This week I had set out to write a post about vulnerability. But I realized that it was difficult to write about vulnerability…almost as if the writing about it, put a box itself around the idea. Vulnerability in a way is a felt experience, one that must be lived to be known.
As I messed around in my journal trying to write around this slippery topic, what emerged was a poem. And I am absolutely by no means a poet, as you will soon see. However, I think this is exactly what vulnerability is. Putting ourselves out there in a way that feels uncomfortable, uneasy. Allowing ourselves to show up, far out of our comfort zone, even if it means “being bad” at something, being imperfect, or screwing it up altogether.
So I decided that I would share my poem on my blog today.
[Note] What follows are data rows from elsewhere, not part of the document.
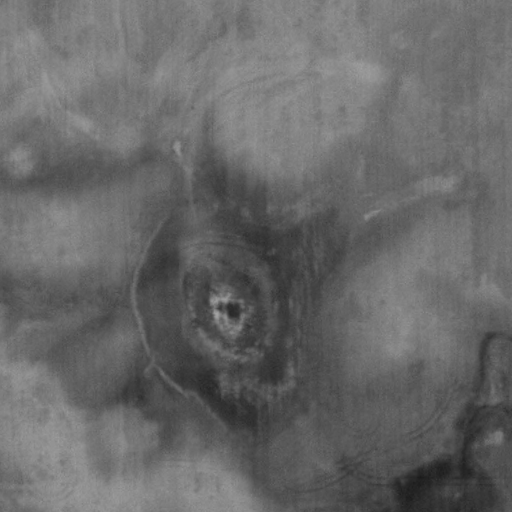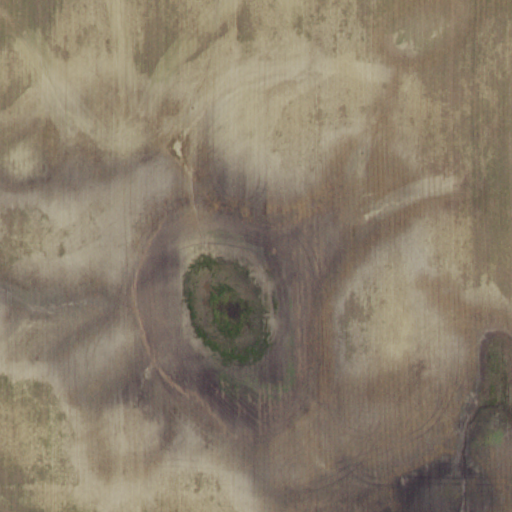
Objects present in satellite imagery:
crop: (256, 256)
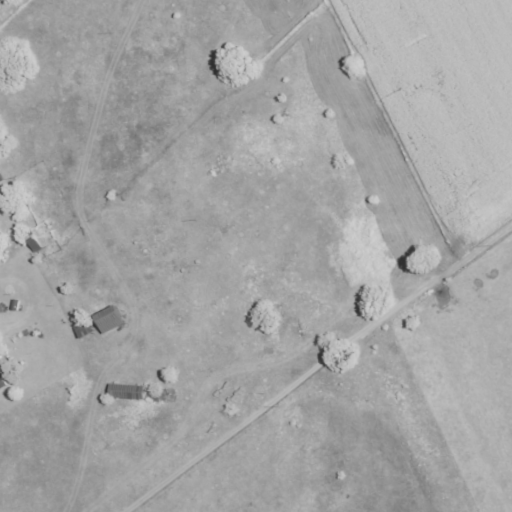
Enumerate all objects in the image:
building: (108, 320)
road: (320, 366)
building: (1, 382)
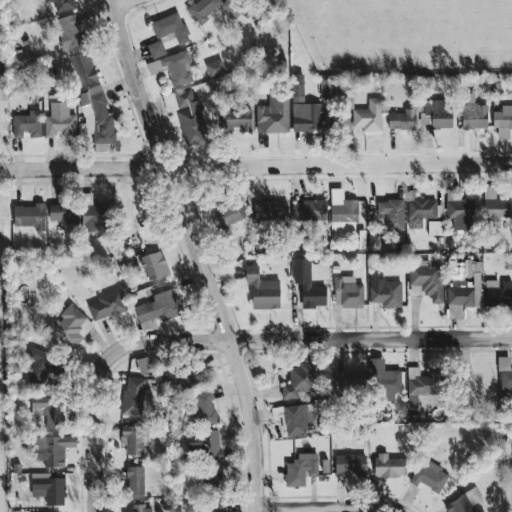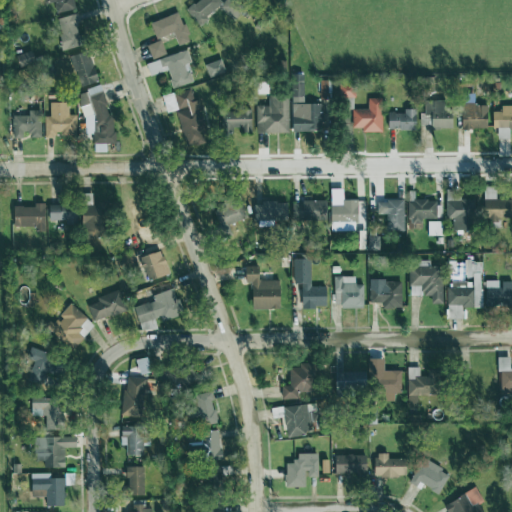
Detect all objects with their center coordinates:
road: (113, 1)
building: (60, 5)
building: (200, 9)
building: (168, 27)
building: (67, 31)
building: (154, 49)
building: (22, 60)
building: (81, 68)
building: (170, 68)
building: (212, 68)
building: (321, 88)
building: (344, 91)
building: (301, 108)
building: (94, 114)
building: (470, 114)
building: (271, 115)
building: (366, 116)
building: (188, 117)
building: (434, 118)
building: (233, 120)
building: (399, 120)
building: (503, 120)
building: (58, 121)
building: (24, 124)
road: (256, 164)
building: (451, 196)
building: (494, 206)
building: (307, 210)
building: (268, 211)
building: (58, 212)
building: (341, 212)
building: (390, 213)
building: (459, 213)
building: (226, 215)
building: (26, 216)
building: (432, 228)
road: (194, 253)
building: (150, 264)
building: (424, 281)
building: (461, 287)
building: (306, 288)
building: (259, 290)
building: (347, 292)
building: (384, 293)
building: (496, 293)
building: (105, 305)
building: (154, 310)
road: (369, 338)
building: (36, 365)
building: (140, 365)
road: (96, 369)
building: (503, 375)
building: (185, 377)
building: (346, 380)
building: (381, 380)
building: (297, 381)
building: (415, 386)
building: (131, 396)
building: (201, 409)
building: (44, 410)
building: (295, 419)
building: (131, 439)
building: (207, 445)
building: (49, 450)
building: (348, 464)
building: (322, 466)
building: (386, 466)
building: (297, 472)
building: (426, 476)
building: (133, 481)
building: (45, 488)
building: (462, 503)
building: (138, 508)
road: (329, 508)
building: (211, 509)
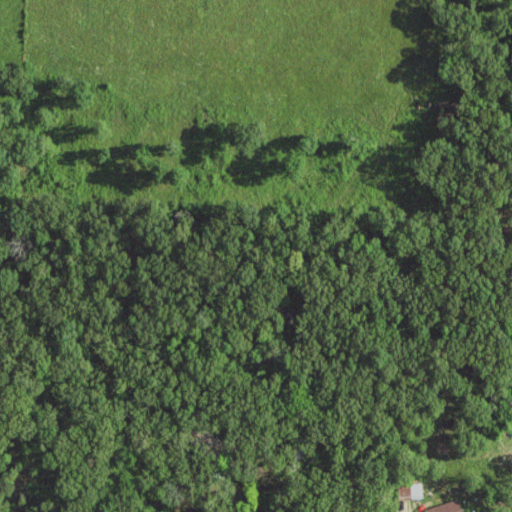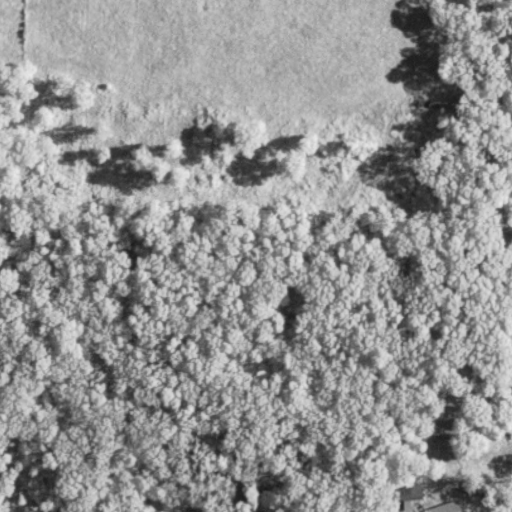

I realize this is a “low stakes” way of being vulnerable. After all, sharing a poem is different than allowing myself to be imperfect in an operating room. However, to me, words are important, the beauty and vibration of life itself. And so showing up in this way indeed feels challenging and risky, at least for me.
As backstory, this poem was written in response to prompts by the beautiful writing coach Jena Schwartz. Awhile back, I had read her poem, “What If You Knew“, which snuck into my subconscious world and percolated. This poem is my answer to that question.
If I Knew
If I somehow knew it was all going to be okay, I might choose to approach the corner of who I am and who I want to be, with the ease and delight of a winged bird, soaring around that edge. And as I flew beyond that blind corner, right into the future, a poem might emerge about blissful oblivion for what lay ahead, and what had passed. If I knew, I would show myself fully, my rolls and my wrinkles my joys and and my quirky anxieties my sleepless fitful nights filled with fantasies of imagined freedoms and spaciousness. I would show it all, wear it with pride, the way I secretly imagine wearing pajamas to work or an evening gown to do the dishes, just because I could just to embody the weirdness of it all. If it was all going to be okay, I would let my kids sleep in and roll around the empty spaces of our home, reveling in their particular ways of animal squawks and barks and vocal tics and piles of books and perching on chairs to read while eating. I might finally laugh at them or even better myself with an abandon I haven’t yet known in this life, a welcoming of it all that I myself wished for. I might finally allow myself to be seen in naked honesty, yelling foul words and hidden too long compliments as I rounded that corner into the world of I promise it’s all going to be okay.